The answer must consist of every line in the records below that contains the string "evenodd".
** Source information follows **
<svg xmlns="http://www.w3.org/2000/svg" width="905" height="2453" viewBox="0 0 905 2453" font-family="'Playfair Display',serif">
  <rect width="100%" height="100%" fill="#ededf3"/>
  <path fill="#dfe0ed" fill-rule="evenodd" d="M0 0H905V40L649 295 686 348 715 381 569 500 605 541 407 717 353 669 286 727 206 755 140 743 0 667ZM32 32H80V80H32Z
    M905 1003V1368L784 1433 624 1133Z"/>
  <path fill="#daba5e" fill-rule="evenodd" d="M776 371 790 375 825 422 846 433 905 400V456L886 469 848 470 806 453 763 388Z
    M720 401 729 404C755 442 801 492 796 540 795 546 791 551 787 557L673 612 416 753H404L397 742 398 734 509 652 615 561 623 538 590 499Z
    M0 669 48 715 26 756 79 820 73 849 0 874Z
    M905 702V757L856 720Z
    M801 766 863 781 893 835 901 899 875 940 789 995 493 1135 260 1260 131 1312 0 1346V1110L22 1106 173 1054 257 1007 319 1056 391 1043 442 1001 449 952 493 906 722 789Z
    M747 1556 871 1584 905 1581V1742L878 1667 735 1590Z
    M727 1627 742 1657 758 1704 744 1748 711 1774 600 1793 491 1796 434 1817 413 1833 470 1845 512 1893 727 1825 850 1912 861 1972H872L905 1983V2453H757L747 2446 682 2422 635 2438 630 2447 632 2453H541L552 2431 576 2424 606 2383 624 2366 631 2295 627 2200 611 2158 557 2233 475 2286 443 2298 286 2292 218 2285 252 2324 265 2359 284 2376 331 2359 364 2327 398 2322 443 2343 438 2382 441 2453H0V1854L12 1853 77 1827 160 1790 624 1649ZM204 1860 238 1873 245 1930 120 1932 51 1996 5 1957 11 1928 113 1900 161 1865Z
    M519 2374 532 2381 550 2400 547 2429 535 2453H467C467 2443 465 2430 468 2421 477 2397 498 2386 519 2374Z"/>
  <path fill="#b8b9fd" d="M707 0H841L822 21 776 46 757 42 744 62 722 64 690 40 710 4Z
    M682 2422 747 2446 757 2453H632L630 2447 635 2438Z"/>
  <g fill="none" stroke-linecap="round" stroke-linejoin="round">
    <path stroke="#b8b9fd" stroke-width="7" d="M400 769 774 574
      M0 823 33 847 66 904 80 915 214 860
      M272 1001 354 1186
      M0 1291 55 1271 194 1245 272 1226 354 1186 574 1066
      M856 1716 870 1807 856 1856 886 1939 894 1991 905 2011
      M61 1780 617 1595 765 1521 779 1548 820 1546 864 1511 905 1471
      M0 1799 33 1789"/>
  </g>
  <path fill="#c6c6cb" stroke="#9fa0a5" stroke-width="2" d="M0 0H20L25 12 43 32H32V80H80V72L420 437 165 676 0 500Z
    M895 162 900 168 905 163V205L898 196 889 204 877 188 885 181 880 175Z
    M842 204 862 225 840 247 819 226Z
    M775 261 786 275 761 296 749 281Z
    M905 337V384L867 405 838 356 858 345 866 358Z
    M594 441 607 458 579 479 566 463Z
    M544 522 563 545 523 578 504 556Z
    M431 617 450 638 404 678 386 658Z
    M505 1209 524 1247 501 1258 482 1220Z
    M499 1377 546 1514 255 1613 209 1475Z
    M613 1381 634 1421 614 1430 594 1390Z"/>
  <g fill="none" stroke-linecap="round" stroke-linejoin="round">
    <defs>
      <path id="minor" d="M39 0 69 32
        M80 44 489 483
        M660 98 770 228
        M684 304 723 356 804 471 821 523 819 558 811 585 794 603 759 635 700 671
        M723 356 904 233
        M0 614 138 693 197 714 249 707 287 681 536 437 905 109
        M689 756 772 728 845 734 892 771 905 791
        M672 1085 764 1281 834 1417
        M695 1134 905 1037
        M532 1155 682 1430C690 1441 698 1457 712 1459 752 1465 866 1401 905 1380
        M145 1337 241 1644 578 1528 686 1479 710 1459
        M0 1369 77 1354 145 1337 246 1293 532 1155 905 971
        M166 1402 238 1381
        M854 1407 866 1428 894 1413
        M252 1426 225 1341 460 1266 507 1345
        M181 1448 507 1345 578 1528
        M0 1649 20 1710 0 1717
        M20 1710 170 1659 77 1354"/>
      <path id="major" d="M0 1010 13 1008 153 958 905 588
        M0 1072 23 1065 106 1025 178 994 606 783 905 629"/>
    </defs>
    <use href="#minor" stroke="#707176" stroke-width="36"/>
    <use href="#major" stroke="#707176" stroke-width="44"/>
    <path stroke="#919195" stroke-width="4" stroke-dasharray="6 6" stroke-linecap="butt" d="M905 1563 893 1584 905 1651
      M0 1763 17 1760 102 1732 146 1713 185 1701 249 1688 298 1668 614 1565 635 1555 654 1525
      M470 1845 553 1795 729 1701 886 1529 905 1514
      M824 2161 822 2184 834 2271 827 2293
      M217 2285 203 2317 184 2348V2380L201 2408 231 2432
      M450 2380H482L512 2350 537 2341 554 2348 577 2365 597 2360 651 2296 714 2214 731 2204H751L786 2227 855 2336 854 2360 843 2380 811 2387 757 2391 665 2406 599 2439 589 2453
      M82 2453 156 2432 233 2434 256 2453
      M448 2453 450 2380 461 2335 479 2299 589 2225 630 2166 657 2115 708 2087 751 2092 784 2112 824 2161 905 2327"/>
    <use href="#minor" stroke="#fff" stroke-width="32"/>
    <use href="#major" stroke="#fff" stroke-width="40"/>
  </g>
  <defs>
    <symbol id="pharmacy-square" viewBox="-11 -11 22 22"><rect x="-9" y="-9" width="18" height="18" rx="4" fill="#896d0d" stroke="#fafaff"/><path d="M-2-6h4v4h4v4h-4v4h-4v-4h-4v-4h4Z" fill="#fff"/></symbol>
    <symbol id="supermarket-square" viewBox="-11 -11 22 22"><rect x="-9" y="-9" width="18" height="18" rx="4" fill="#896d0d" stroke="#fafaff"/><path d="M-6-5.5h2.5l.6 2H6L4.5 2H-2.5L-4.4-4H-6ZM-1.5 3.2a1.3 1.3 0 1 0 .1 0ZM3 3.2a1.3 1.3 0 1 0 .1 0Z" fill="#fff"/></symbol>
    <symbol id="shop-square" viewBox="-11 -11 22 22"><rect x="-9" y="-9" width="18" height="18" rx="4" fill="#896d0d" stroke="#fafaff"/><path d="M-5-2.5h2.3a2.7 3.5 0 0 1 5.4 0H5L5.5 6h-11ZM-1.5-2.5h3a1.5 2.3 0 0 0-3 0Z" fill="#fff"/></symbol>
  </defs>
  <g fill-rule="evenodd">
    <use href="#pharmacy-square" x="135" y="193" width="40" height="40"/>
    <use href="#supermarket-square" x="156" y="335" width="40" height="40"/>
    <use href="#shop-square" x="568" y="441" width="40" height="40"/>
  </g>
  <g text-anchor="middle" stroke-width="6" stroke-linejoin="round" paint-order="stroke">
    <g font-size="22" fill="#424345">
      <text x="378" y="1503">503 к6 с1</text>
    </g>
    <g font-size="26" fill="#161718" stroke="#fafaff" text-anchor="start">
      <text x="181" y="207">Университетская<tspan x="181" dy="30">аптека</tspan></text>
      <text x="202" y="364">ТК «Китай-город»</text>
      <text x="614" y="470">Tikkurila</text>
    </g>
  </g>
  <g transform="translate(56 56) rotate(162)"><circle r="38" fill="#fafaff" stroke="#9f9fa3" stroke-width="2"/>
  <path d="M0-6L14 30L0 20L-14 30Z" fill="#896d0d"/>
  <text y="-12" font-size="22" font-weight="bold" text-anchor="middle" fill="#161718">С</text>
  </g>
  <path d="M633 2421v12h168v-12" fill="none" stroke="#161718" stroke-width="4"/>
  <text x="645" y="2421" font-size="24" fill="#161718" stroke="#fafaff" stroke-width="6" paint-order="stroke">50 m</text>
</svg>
** End of Source information **
» Solved exercise:
  <path fill="#dfe0ed" fill-rule="evenodd" d="M0 0H905V40L649 295 686 348 715 381 569 500 605 541 407 717 353 669 286 727 206 755 140 743 0 667ZM32 32H80V80H32Z
  <path fill="#daba5e" fill-rule="evenodd" d="M776 371 790 375 825 422 846 433 905 400V456L886 469 848 470 806 453 763 388Z
  <g fill-rule="evenodd">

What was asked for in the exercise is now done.